Material provided ->
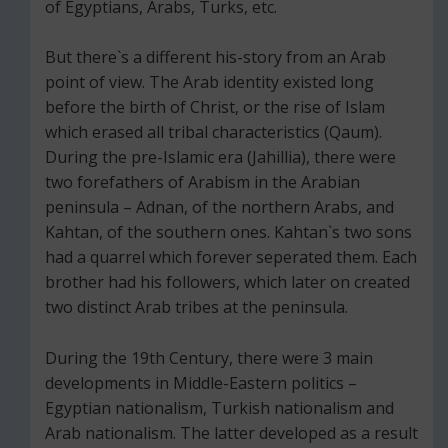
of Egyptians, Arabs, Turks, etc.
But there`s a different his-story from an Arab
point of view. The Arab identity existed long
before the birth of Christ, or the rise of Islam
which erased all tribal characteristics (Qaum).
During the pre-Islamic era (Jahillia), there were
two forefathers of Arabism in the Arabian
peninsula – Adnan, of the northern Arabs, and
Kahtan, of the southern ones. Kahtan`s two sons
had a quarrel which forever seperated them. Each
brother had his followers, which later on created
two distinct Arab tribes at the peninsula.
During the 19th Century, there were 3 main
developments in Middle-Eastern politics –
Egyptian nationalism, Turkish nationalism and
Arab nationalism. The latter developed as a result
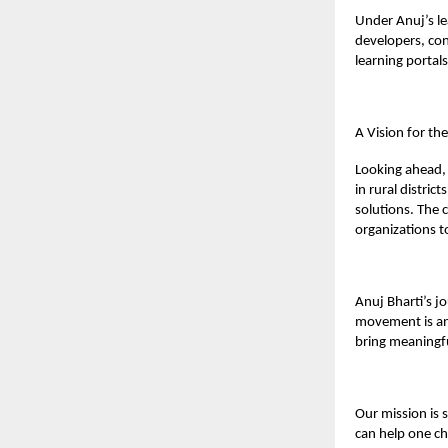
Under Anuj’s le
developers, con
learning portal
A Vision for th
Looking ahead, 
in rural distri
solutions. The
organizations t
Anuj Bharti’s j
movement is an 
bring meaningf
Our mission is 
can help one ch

Task item ->
Your copy should hold every entry exactly as written, but none of the pictures.

Response to the task ->
of Egyptians, Arabs, Turks, etc.
But there`s a different his-story from an Arab
point of view. The Arab identity existed long
before the birth of Christ, or the rise of Islam
which erased all tribal characteristics (Qaum).
During the pre-Islamic era (Jahillia), there were
two forefathers of Arabism in the Arabian
peninsula – Adnan, of the northern Arabs, and
Kahtan, of the southern ones. Kahtan`s two sons
had a quarrel which forever seperated them. Each
brother had his followers, which later on created
two distinct Arab tribes at the peninsula.
During the 19th Century, there were 3 main
developments in Middle-Eastern politics –
Egyptian nationalism, Turkish nationalism and
Arab nationalism. The latter developed as a result
Under Anuj’s le
developers, con
learning portal
A Vision for th
Looking ahead, 
in rural distri
solutions. The
organizations t
Anuj Bharti’s j
movement is an 
bring meaningf
Our mission is 
can help one ch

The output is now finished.